Here are some costs that you should exclude from COGS:
- Third-party software
- Overhead costs and charges
- Sales commissions
- Product development costs
- Customer success costs
Now that you know what should and shouldn’t be included in the GOSP equation, it’s time to look at how we calculate GOSP and what are the benefits of it for SaaS companies.
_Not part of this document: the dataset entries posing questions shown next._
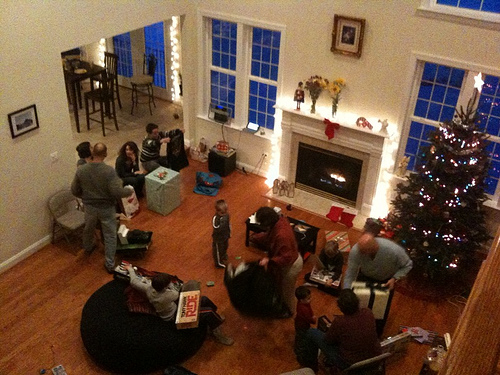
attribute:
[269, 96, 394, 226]
fireplace — decorated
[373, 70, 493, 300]
tree — Christmas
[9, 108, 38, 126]
picture — Small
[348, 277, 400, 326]
present — wrapped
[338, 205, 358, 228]
christmas stocking — red, white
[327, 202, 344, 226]
christmas stocking — red, white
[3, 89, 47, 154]
picture — framed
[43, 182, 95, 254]
chair — beige 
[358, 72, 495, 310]
christmas tree — decorated, lit up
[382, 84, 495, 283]
tree — decorated, Christmas, lit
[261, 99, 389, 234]
fireplace — white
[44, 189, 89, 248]
chair — gray, folding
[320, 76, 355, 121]
flowers — yellow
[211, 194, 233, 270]
boy — young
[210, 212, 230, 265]
pajamas — gray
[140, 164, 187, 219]
box — large, wrapped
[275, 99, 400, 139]
mantle — white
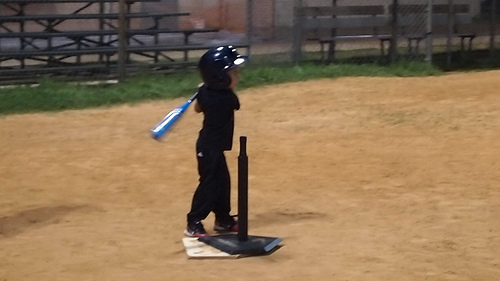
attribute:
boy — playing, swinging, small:
[154, 37, 254, 196]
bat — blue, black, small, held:
[125, 82, 183, 125]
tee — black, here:
[224, 121, 269, 226]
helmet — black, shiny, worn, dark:
[185, 43, 249, 90]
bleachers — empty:
[21, 15, 198, 92]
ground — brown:
[70, 121, 141, 279]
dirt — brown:
[319, 66, 481, 239]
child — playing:
[179, 47, 258, 132]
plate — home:
[165, 208, 292, 280]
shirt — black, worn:
[186, 83, 238, 144]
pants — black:
[186, 152, 279, 269]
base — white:
[208, 238, 248, 268]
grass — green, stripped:
[114, 75, 171, 96]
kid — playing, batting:
[196, 96, 273, 230]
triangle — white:
[188, 141, 207, 164]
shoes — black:
[181, 207, 235, 241]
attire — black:
[177, 72, 248, 244]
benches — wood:
[399, 16, 487, 67]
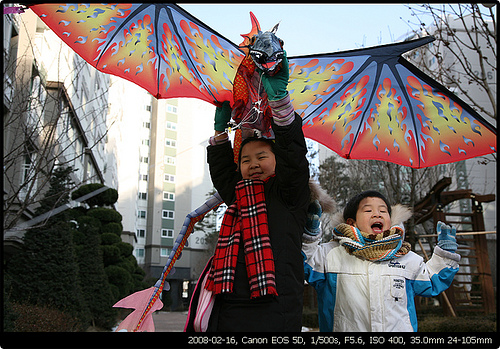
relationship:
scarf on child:
[199, 175, 284, 301] [204, 47, 311, 333]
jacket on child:
[189, 130, 314, 323] [204, 47, 311, 333]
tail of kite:
[143, 166, 218, 322] [20, 0, 497, 164]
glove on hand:
[212, 96, 232, 139] [211, 124, 223, 135]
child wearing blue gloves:
[306, 188, 468, 340] [436, 214, 457, 253]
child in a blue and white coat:
[306, 188, 468, 340] [306, 224, 470, 333]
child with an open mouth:
[306, 188, 468, 340] [367, 220, 383, 237]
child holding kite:
[204, 47, 311, 333] [20, 0, 497, 164]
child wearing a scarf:
[204, 47, 311, 333] [199, 175, 284, 301]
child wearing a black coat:
[204, 47, 311, 333] [189, 130, 314, 323]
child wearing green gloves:
[204, 47, 311, 333] [203, 53, 290, 128]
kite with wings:
[20, 0, 497, 164] [126, 16, 412, 168]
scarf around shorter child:
[326, 223, 415, 258] [306, 188, 468, 340]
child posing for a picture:
[204, 47, 311, 333] [184, 334, 499, 345]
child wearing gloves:
[204, 47, 311, 333] [203, 53, 290, 128]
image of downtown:
[114, 112, 423, 181] [442, 130, 499, 240]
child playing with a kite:
[204, 47, 311, 333] [20, 0, 497, 164]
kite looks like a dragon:
[20, 0, 497, 164] [208, 29, 288, 146]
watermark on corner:
[180, 333, 307, 347] [488, 334, 500, 348]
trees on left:
[5, 35, 60, 225] [12, 188, 26, 207]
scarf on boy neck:
[326, 223, 415, 258] [323, 237, 447, 300]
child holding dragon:
[204, 47, 311, 333] [208, 29, 288, 146]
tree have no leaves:
[403, 8, 498, 80] [439, 40, 454, 48]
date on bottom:
[183, 331, 238, 344] [137, 330, 151, 349]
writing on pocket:
[394, 276, 405, 292] [385, 267, 409, 303]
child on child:
[204, 47, 311, 333] [204, 112, 312, 332]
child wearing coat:
[204, 47, 311, 333] [204, 112, 307, 328]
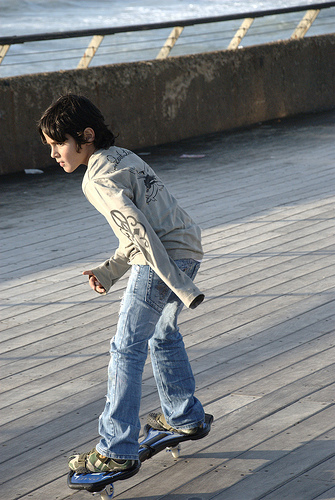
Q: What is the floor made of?
A: Wood.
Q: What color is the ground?
A: Brown.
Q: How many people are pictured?
A: 1.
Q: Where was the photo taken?
A: The beach.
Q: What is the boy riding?
A: A skateboard.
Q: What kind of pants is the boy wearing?
A: Jeans.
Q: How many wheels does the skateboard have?
A: 2.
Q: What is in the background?
A: The ocean.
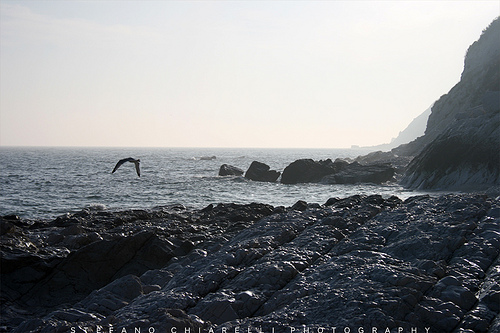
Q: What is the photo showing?
A: It is showing a beach.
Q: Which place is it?
A: It is a beach.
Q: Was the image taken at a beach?
A: Yes, it was taken in a beach.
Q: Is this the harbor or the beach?
A: It is the beach.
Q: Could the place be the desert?
A: No, it is the beach.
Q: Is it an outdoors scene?
A: Yes, it is outdoors.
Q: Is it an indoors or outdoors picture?
A: It is outdoors.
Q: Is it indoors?
A: No, it is outdoors.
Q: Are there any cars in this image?
A: No, there are no cars.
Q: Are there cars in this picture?
A: No, there are no cars.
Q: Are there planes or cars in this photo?
A: No, there are no cars or planes.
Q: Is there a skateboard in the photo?
A: No, there are no skateboards.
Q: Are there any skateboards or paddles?
A: No, there are no skateboards or paddles.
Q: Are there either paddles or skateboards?
A: No, there are no skateboards or paddles.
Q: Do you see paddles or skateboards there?
A: No, there are no skateboards or paddles.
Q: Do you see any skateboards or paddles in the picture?
A: No, there are no skateboards or paddles.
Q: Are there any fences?
A: No, there are no fences.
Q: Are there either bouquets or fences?
A: No, there are no fences or bouquets.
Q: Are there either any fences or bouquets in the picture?
A: No, there are no fences or bouquets.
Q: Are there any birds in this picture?
A: Yes, there is a bird.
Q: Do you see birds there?
A: Yes, there is a bird.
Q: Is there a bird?
A: Yes, there is a bird.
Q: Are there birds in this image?
A: Yes, there is a bird.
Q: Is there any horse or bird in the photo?
A: Yes, there is a bird.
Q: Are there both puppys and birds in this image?
A: No, there is a bird but no puppys.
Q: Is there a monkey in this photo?
A: No, there are no monkeys.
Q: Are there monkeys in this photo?
A: No, there are no monkeys.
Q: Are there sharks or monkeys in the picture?
A: No, there are no monkeys or sharks.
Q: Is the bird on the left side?
A: Yes, the bird is on the left of the image.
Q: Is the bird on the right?
A: No, the bird is on the left of the image.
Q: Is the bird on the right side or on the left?
A: The bird is on the left of the image.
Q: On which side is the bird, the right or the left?
A: The bird is on the left of the image.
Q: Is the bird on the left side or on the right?
A: The bird is on the left of the image.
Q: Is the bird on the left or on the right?
A: The bird is on the left of the image.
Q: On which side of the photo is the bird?
A: The bird is on the left of the image.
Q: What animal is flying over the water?
A: The bird is flying over the water.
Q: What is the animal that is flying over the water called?
A: The animal is a bird.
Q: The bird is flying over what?
A: The bird is flying over the water.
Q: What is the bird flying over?
A: The bird is flying over the water.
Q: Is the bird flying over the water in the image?
A: Yes, the bird is flying over the water.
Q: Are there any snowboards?
A: No, there are no snowboards.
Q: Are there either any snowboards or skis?
A: No, there are no snowboards or skis.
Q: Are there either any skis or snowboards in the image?
A: No, there are no snowboards or skis.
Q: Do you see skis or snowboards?
A: No, there are no snowboards or skis.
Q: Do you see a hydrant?
A: No, there are no fire hydrants.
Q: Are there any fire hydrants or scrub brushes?
A: No, there are no fire hydrants or scrub brushes.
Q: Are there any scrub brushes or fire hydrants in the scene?
A: No, there are no fire hydrants or scrub brushes.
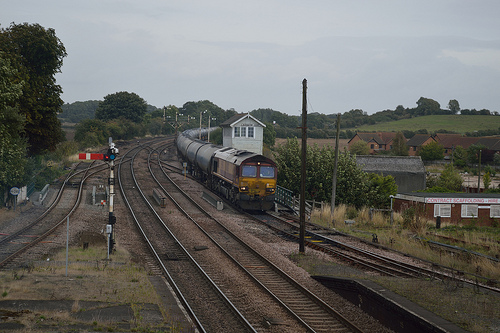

Purchases for initial inventories and purchases during the period of production add to the cumulative cost of GOSP. The formula looks like this:
- COGS = initial inventory + additional production expenses – ending inventory
We already mention that the cost of goods sold for SaaS represents the basis from which we balance some key components of SaaS. Well, this is particularly true when it comes to the calculation of your company’s gross profit margin. Without a clear picture of your gross margin, you will be having a hard time managing your money. Without a COGS it’s not possible to know gross margin and without gross margin, we are not able to know how efficient your business is running.
Once you calculate your COGS, you can do the same for gross profit margin by implementing this formula:
- Gross Margin = (Revenue – COGS) / Revenue
As a general rule of thumb, you should have a COGS around 10-20% of your revenue, while your gross margin should be roughly equivalent to 80-90%. Knowledge of this matter will allow you to be more effective and to understand better the limits of your business.